As a kid I wasn’t happy about being told what to do. My father was a bit authoritarian in his approach, and something in me always fought back. Classic father-son stuff, really. Nothing that millions of kids in the 60s and 70s didn’t also deal with.
For all my resistance to fatherly guidance and the exasperation that often came with it, none of those instincts carried over to the world of sports. The baseball team for which I tried out as a ten-year-old kid had plenty of rules to follow. No playing softball at all. That harmed your hitting. No swimming on the day of baseball games. Too easy to get tired out. Don’t wear the uniform except on game days. That included the red hat with the oval Local 285 union emblem on the front. I was proud of that hat, because I’d earned it by making the team the second time around.
So I respected the rules, then learned the fundamentals of baseball through constant drills in practice. We were taught how to bunt properly, and how to slide into bases. I dreaded sliding practice those first few sessions because the side of my hip was got bruised and the skin was an abraded mess. Then one day, I ran toward the base and felt a sweet spot. From then on, sliding was not an act of fear, but a point of pride. I could slide into the base and pop back up on my feet in one smooth motion. That came in handy whenever the ball was overthrown. With a pop-up slide, you could run to the next base and into scoring position. Learning fundamentals was part of the discipline of playing baseball the right way.

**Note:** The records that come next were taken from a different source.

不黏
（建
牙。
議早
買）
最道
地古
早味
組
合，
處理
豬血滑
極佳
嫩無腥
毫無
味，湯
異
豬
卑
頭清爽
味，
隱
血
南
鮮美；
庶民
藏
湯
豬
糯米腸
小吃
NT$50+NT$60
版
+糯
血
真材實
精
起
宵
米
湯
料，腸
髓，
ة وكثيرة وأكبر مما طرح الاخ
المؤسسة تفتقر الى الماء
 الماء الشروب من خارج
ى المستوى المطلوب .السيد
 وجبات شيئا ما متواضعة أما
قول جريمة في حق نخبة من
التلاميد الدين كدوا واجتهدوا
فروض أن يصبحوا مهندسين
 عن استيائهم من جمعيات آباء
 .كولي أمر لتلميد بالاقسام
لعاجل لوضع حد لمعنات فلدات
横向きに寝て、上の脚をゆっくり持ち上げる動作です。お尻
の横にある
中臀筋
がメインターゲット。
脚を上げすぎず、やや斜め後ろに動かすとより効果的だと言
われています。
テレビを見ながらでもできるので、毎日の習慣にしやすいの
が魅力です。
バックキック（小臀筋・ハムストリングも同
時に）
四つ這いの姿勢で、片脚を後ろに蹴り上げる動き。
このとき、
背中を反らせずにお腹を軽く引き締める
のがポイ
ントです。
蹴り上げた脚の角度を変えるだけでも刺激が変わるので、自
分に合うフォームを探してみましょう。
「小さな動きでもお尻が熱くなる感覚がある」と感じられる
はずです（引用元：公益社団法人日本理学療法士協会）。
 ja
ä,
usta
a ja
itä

I learned the 1:1 relationship between discipline and success with that baseball team. We won the prestigious Lancaster New Era baseball tournament, and I pitched the team to an 8-6 victory in the second game of the series. There wasn’t much to me in those days except a wiry frame and a strong arm, but that was enough to become a solid contributor.
Discipline afoot
I brought that respect for discipline to the world of running as well. Our coach Rich Born gave us a handout with a list of guidelines on how to be a better runner. One of the “rules” was avoiding soft drinks such as Coke during the season. And from the first day of practice through the end of cross country season, I didn’t touch a Coca-Cola or any kind of soft drink. Other runners volunteered their experience and the value of that rule. “Coke gives you sideaches,” a teammate warned me.
I knew what sideaches felt like. I didn’t want them. Avoiding Coke was not a hard rule to follow. It didn’t require much discipline.

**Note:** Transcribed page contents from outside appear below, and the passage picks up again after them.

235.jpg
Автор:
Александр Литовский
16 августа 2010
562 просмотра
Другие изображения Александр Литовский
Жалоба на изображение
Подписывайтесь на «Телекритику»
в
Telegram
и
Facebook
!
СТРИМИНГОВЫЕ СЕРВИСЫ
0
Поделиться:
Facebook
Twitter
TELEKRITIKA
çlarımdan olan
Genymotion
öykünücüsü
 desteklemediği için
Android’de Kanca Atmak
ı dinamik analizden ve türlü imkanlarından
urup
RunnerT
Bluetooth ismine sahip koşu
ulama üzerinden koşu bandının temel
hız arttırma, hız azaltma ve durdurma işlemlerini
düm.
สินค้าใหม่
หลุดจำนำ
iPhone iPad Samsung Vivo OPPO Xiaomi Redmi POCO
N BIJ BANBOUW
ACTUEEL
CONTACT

We were got some dietary advice as well, such as avoiding eggs for much the same reason as we didn’t drink Coke. It was thought that eggs could cause sideaches as well. So I didn’t eat them either. Later in life, we learned that the cholesterol in egg yolks isn’t that good for you. So who knows?
Despite all these sensible directions, some kids on the team neglected them on occasion. Minutes before an invitational on our home course at Elburn Forest Preserve, I watched one of our runners scarf down a greasy donut offered to him by one of the parents carrying a big box of pastries.

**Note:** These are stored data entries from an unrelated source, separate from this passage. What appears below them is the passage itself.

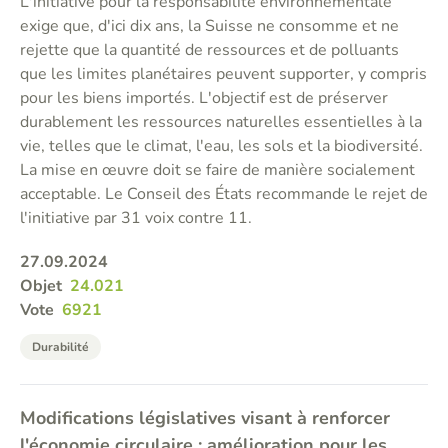
L'initiative pour la responsabilité environnementale
exige que, d'ici dix ans, la Suisse ne consomme et ne
rejette que la quantité de ressources et de polluants
que les limites planétaires peuvent supporter, y compris
pour les biens importés. L'objectif est de préserver
durablement les ressources naturelles essentielles à la
vie, telles que le climat, l'eau, les sols et la biodiversité.
La mise en œuvre doit se faire de manière socialement
acceptable. Le Conseil des États recommande le rejet de
l'initiative par 31 voix contre 11.
27.09.2024
Objet
24.021
Vote
6921
Durabilité
Modifications législatives visant à renforcer
l'économie circulaire : amélioration pour les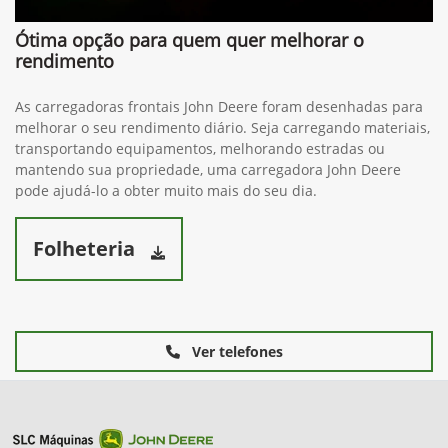
Ótima opção para quem quer melhorar o
rendimento
As carregadoras frontais John Deere foram desenhadas para
melhorar o seu rendimento diário. Seja carregando materiais,
transportando equipamentos, melhorando estradas ou
mantendo sua propriedade, uma carregadora John Deere
pode ajudá-lo a obter muito mais do seu dia.
Folheteria
Ver telefones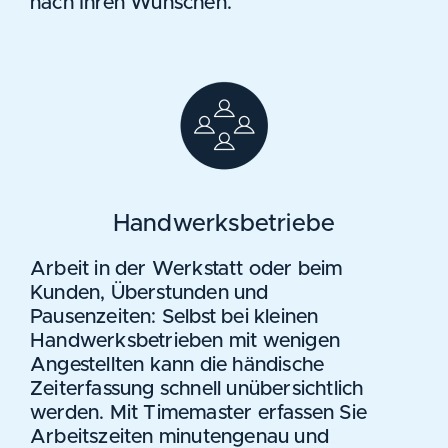
nach Ihren Wünschen.
Handwerksbetriebe
Arbeit in der Werkstatt oder beim
Kunden, Überstunden und
Pausenzeiten: Selbst bei kleinen
Handwerksbetrieben mit wenigen
Angestellten kann die händische
Zeiterfassung schnell unübersichtlich
werden. Mit Timemaster erfassen Sie
Arbeitszeiten minutengenau und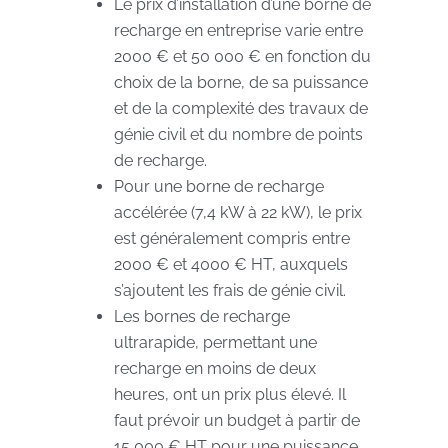
Le prix d’installation d’une borne de
recharge en entreprise varie entre
2000 € et 50 000 € en fonction du
choix de la borne, de sa puissance
et de la complexité des travaux de
génie civil et du nombre de points
de recharge.
Pour une borne de recharge
accélérée (7,4 kW à 22 kW), le prix
est généralement compris entre
2000 € et 4000 € HT, auxquels
s’ajoutent les frais de génie civil.
Les bornes de recharge
ultrarapide, permettant une
recharge en moins de deux
heures, ont un prix plus élevé. Il
faut prévoir un budget à partir de
15 000 € HT pour une puissance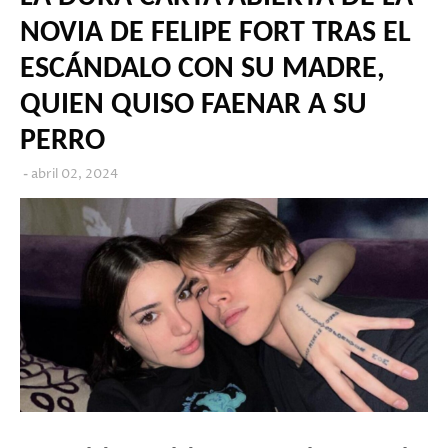
NOVIA DE FELIPE FORT TRAS EL
ESCÁNDALO CON SU MADRE,
QUIEN QUISO FAENAR A SU
PERRO
abril 02, 2024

“What are you doing?” one of our guys asked.
“What?” the donut eater replied. “I’m hungry!”
“You’re going to barf that up,” someone said, and we all laughed. He didn’t exactly barf. But he did run horribly with that awful feeling of food nearly coming back up. I remember Coach Born shaking his head with a mix of disgust and amusement.
All about discipline
It’s not a stretch to say that everything about running is a discipline. Granted, that’s a word traditionally associated with a form of punishment. But there’s another meaning to the word as well. To excel at a discipline is to work at achieving a high level of proficiency. That’s the type of discipline we’re talking about here. From the get-go, that’s how I viewed running. Not as a punishment, but as an expression of will and control of mind and body. It was also a source of freedom in many respects.
That doesn’t mean I was never forced to run as a form of punishment. In eighth grade gym class, I refused to play badminton for some reason. The gym teacher Bob Welke turned to me and said, “Fine, you can run the whole hour then.”
Little did he know that I would relish that hour as an act of defiance and expression of personal discipline all at once. Perhaps my entire running career, even my entire life, has been a balance between acts of defiance and expression in different kinds of disciplines. That’s true in writing. In art. Even my trips afield to study or count birds have long been a counterculture discipline.
Occasionally I’ll drive or cycle past the Kaneland High School campus and recall the many laps we did around the grass. We wore a rut between the trees in the campus perimeter. That was evidence of our discipline, but also an act of defiance by a bunch of skinny young men who didn’t always fit the perception of what it meant to be cool or manly.
But we learned how to run, and faster. That was the appeal of discipline.